イタリア タクシーの自由化

連日、ストを繰り返しているイタリアのタクシー。
スローガンは『自由化反対!』

先日、ミラノでの取材を終え、
ローマへ戻るときのこと。
リネーテ空港へ向かうため、
ミラノ中央駅でタクシーに
乗車したら、とても感じの
よい女性ドライバーだったので、
なんとなくおしゃべりを始めた私。

その日は日曜日。
夫婦共働きでご主人も仕事 (ご主人もタクシードライバー)。
小学生の娘はおばあちゃん(自分の母親)に預けてきたのだとか。
本来なら家族団らんの日ですよね…。

イタリアのタクシーはそのほとんどが個人タクシーです。
その彼女も8年前に銀行でローンを組んで、タクシーの
ライセンス(ミラノ市発行)を15万ユーロ(1500万円)で
購入したそうです。ローン返済まであと2年。

イタリアでは各市がタクシーのライセンスを発行していて
その数には限りがあるので、すでに発行されているものを
売買したり、保有者が自分は引退し、他人にライセンスを
有料で貸したりしています。

人口や観光客の数、ビジネス頻度の高さは都市によって
異なるので、それに相応しい数のライセンスが発行される
わけです。

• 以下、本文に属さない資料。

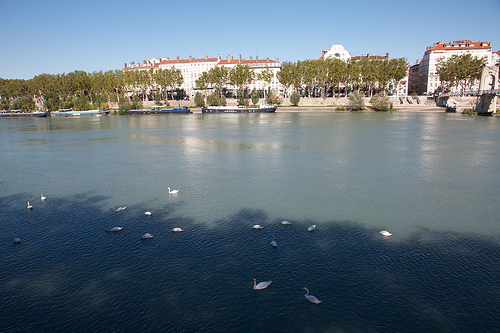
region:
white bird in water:
[376, 229, 393, 237]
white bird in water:
[301, 283, 321, 308]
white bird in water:
[250, 274, 272, 294]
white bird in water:
[271, 237, 281, 248]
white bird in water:
[303, 223, 318, 230]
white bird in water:
[276, 217, 293, 229]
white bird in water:
[251, 220, 266, 232]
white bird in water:
[167, 224, 183, 234]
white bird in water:
[163, 178, 184, 200]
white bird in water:
[103, 220, 123, 237]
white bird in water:
[40, 194, 48, 203]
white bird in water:
[24, 198, 36, 211]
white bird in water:
[6, 228, 23, 242]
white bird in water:
[108, 200, 128, 217]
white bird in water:
[140, 207, 157, 218]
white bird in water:
[141, 230, 153, 242]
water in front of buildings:
[8, 128, 496, 315]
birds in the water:
[11, 188, 408, 318]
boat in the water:
[198, 100, 278, 117]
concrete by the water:
[288, 98, 477, 109]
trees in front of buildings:
[8, 67, 480, 100]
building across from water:
[128, 45, 289, 95]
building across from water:
[416, 41, 496, 87]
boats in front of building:
[51, 106, 196, 127]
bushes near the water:
[346, 90, 396, 109]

数に限りがあるため、大都市発行のライセンス
は価値が上がります (ゴルフ会員権のようなもの?)。

今回政府が提案している自由化とは、そのライセンスを
廃止し、資格さえ取れば、どの街でもタクシー業に
参入できるといった内容のものだそうです。

「失業率が高いこのご時世、仕事のない人が溢れている
から自由化は譲ったとして、私のように高額を支払って
ライセンスを手に入れたドライバーたちの立場は?」
(もっともな言い分)。

ライセンス代を返せとは言わないけれど、ガソリン代や
保険料でその分を還元するような措置を取ってくれなきゃ、
怒りがおさまらない! というわけです (ごもっとも)。
まぁ、これは彼女の意見でかなり穏健派。
多くのドライバーは自由化そのものに反対しているよう。

高い保険料 (日本の倍以上高い)、年々上がるガソリン代、
車のメンテ代やライセンスのローンを差し引くと手元に残る
のはほんの僅か…嘆く彼女を見て本当に気の毒になりました。

リナーテに到着してからも話しが止まらなくなちゃって
延々と訴えて続ける彼女…。
(早めに空港に着いたからよかったけど…苦笑)

ちなみに、私が現在の車を買った当時 (6年ほど前)は
ガソリンを満タンにして55ユーロ程度だったのが、
今年に入って満タンにしたら85ユーロ近く(ため息)。